A couple of weeks ago I made a German Friendship Cake which was used a sweet yeast based starter. After making the cake I gave a portion of the starter to my mum so she could have a go at making it, and kept the rest of the starter going by repeating the feeding and stirring process.
I had read somewhere that the starter can be used to make pancakes. Since today is Good Friday, and the end of Lent, I thought it would be a good time to have a go at making them, so that Lent started and ended with pancakes.
I poured a few tablespoons of the starter into a hot oiled frying pan and cooked for a minute or so on each side. The pancakes started to bubble nicely and looked quite promising while they were cooking. The end result wasn't quite as good as I was expecting, they were still a bit doughy in the middle. I added a bit more milk to the mixture and gave it a second attempt.

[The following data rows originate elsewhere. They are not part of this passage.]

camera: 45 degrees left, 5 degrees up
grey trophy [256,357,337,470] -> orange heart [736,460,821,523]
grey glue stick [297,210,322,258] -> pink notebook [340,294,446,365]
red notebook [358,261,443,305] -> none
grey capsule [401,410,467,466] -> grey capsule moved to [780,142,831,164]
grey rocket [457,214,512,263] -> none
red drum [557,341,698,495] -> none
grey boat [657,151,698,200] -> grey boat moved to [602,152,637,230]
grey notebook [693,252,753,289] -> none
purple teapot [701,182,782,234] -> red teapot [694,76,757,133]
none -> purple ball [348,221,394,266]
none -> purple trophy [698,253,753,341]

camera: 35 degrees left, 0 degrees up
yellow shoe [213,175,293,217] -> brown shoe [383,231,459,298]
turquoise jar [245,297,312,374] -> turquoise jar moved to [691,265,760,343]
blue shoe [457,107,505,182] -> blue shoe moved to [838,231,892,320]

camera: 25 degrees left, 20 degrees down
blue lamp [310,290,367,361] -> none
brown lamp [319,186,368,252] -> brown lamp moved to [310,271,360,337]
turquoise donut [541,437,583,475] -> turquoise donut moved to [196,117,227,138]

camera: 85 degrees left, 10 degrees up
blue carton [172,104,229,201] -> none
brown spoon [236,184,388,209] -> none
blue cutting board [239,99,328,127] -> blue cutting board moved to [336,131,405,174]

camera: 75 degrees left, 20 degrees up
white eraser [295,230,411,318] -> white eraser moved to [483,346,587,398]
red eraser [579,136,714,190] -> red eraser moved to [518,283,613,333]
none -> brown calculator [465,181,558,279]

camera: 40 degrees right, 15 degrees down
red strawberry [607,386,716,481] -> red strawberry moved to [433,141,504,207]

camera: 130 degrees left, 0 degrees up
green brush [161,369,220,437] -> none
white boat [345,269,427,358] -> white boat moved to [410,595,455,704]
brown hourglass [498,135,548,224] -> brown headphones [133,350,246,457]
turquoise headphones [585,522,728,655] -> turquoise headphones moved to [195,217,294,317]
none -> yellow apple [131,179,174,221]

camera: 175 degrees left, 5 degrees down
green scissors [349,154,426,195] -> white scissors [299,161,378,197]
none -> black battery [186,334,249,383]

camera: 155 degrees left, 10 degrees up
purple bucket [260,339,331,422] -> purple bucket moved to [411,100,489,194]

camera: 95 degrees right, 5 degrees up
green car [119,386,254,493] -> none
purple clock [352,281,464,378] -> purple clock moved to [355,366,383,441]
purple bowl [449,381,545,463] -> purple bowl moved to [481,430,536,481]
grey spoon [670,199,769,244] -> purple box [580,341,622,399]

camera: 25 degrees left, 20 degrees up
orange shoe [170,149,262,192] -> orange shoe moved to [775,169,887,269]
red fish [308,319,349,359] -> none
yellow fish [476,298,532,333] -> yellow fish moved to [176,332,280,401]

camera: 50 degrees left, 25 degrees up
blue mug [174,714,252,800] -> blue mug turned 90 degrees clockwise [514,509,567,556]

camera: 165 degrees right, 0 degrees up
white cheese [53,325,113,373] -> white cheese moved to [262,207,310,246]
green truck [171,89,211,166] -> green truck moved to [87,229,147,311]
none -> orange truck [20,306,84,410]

The plain pancakes were a bit sweet but they went well with a bit of lemon juice. I didn't get the cooking time or temperature sorted properly since each pancake was still a bit soft in the middle. It was an interesting experiment but I will stick to the traditional pancake batter in future.
Last year I bought a pack of seeds from Garden Organic at Ryton. It was described as 'Edible Leaves, Roots and Shoots' and contained a collection of wild plants which are commonly described as weeds but which are edible. I planted the seeds in a tub in the garden and last year I made some crispy seaweed from some of the leaves, and managed to save some Wild Mustard seeds from one of the plants which grew.
I left the plants over the winter but yesterday I decided to dig them up so I could reuse the tub for a more productive crop this year. I found two large roots:
This plant turned out to be Wild Carrot. I washed the root and had a chew on a small piece. It was very tough and fibrous but did have a slight carrot taste.
It took a bit longer to identify this but I managed to work out that it was Common Mallow. This is a relative of the Marsh Mallow, which gave its name to the soft and fluffy sweet. It is possible to boil the roots to extract a gelatinous substance which could possibly be used to make a version of the original marshmallow so today I decided to give it a go.
I peeled and chopped the root then simmered it in a small amount of water. I then whisked the slightly gloopy water with some caster sugar, vanilla essence and pink food colouring. The mixture was a bit runny and kept splashing everywhere so I cheated by whisking in some cornflour and returning it to the pan.
The end result was a soft sweet tasting jelly which did not resemble an actual marshmallow sweet at all.